On June 8 the Oregon Nurses Association and St. Charles announced they'd reached a tentative agreement on a contract for the next three and a half years. ONA submitted a 10-day strike notice to the hospital system on June 1, meaning the Bend campus could've lost nearly 1,000 registered nurses by June 12. Negotiations lasted more than six months before nurses delivered the strike notice, and the bargaining teams met for more than 40 hours the two days before announcing an agreement was reached.
Throughout the process ONA focused on the hospital system's ability to recruit and retain new nurses. ONA said more than 500 nurses left the hospital system since 2019, and that it would continue without further protections. Both ONA and St. Charles agreed there are vacancies at the Bend campus, with ONA saying there are more than 300 open nursing positions.
"For our nurses, this contract is going to be a game changer. But it is really the impact on our patients that is the most gratifying," Erin Harrington, an RN and chair of the Bargaining Unit Executive Committee, said in a press release. "Given St. Charles' long-standing challenges recruiting new nurses to work at our hospital, these wins will be truly transformative for our ability to get new nurses at the bedside."
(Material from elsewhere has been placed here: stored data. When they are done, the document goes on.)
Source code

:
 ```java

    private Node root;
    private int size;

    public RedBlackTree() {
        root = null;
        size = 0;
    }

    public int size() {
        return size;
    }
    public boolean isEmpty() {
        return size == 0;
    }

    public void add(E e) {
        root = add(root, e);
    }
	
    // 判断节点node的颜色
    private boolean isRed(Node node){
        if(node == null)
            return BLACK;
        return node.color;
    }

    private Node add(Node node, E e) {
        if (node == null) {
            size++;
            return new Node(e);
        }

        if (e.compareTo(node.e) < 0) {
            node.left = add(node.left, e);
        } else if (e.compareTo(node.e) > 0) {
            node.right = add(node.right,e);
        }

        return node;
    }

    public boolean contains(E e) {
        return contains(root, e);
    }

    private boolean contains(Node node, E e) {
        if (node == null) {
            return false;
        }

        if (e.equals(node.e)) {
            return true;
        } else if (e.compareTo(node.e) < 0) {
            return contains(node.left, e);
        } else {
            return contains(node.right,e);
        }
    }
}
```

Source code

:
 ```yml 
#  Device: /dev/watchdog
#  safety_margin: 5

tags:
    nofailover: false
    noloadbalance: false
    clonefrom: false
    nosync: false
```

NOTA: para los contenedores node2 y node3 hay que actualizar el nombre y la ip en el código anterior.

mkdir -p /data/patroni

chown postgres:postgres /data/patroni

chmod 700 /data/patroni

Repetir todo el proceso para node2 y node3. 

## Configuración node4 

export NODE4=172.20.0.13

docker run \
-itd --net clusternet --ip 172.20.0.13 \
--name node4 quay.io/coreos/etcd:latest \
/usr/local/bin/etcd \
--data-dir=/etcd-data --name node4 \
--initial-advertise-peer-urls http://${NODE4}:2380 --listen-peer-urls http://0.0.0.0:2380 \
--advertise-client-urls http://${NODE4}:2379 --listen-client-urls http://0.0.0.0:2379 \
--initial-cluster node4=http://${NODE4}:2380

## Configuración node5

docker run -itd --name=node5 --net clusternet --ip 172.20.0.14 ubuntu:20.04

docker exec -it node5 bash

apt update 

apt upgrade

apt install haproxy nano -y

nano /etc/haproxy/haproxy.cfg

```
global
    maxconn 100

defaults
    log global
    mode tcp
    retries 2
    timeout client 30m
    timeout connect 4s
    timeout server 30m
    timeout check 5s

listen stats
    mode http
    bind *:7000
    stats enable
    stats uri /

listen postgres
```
The new contract would raise wages by $17 an hour, or 41%, over the life of the contract. St. Charles said the average pay for registered nurses at St. Charles is about $108,000 a year, and St. Charles said it offered a nearly 25% raise in a press conference. The contract also protects things like rest and meal breaks, and requires St. Charles pay nurses who work through legally required breaks. ONA said that nurses at St. Charles Bend missed 42,000 meal or rest breaks in 2022.
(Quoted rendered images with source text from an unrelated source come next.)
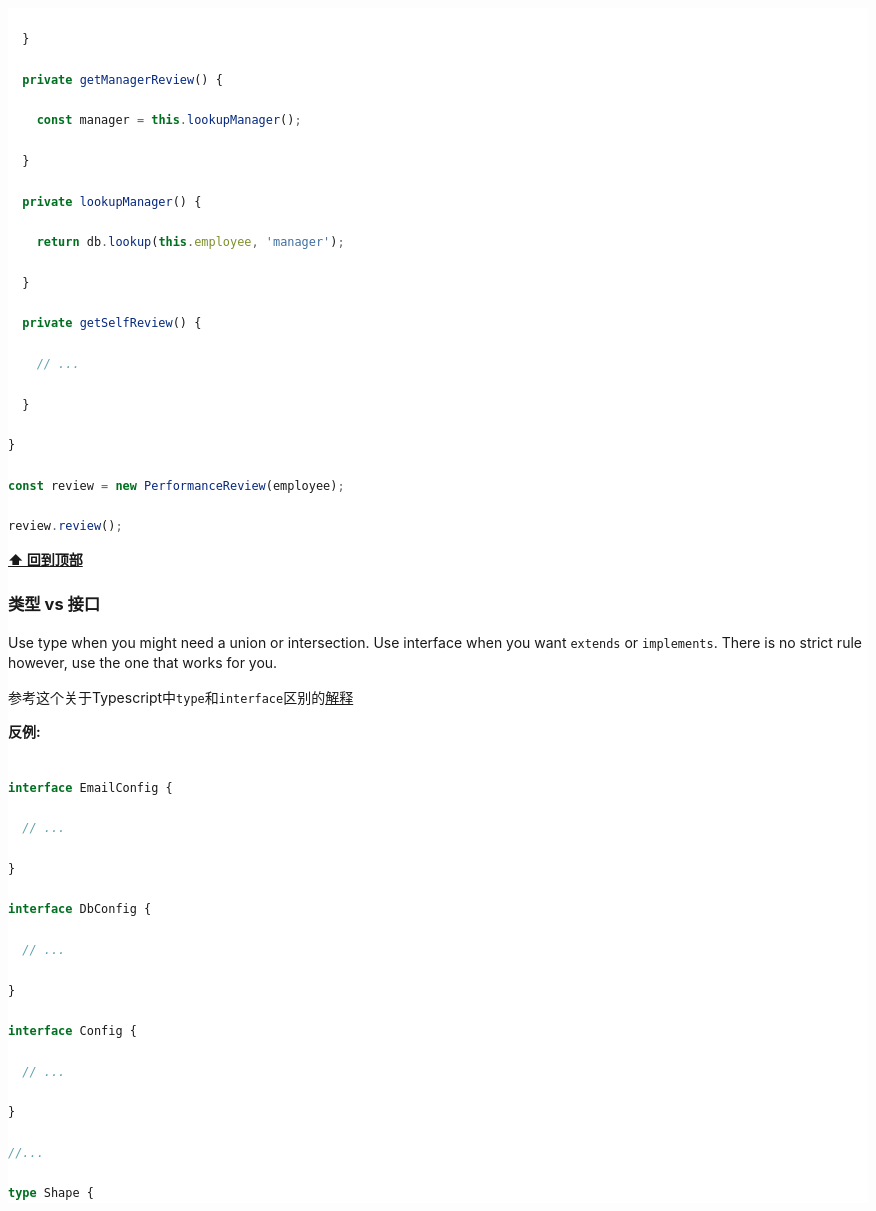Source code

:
 ```ts

  }

  private getManagerReview() {

    const manager = this.lookupManager();

  }

  private lookupManager() {

    return db.lookup(this.employee, 'manager');

  } 

  private getSelfReview() {

    // ...

  }

}

const review = new PerformanceReview(employee);

review.review();

```

**[⬆ 回到顶部](#目录)**

### 类型 vs 接口

Use type when you might need a union or intersection. Use interface when you want `extends` or `implements`. There is no strict rule however, use the one that works for you.  

参考这个关于Typescript中`type`和`interface`区别的[解释](https://stackoverflow.com/questions/37233735/typescript-interfaces-vs-types/54101543#54101543) 

**反例:**

```ts

interface EmailConfig {

  // ...

}

interface DbConfig {

  // ...

}

interface Config {

  // ...

}

//...

type Shape {

```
"Studies show that nurses who work in supportive environments that prioritize nursing resources and minimum staffing standards experience better job satisfaction," Harrington said. "They experience less illness and injury, less emotional exhaustion, burnout, and moral injury, and are less likely to want to leave their jobs."
Before the agreement, St. Charles worked on contingency plans to sustain operations without its registered nurses. Those plans included bringing in temporary replacement workers and shutting down some of the hospital's services until it could regain its workers. St. Charles nurses were scheduled to vote to ratify the agreement the week of June 12-16.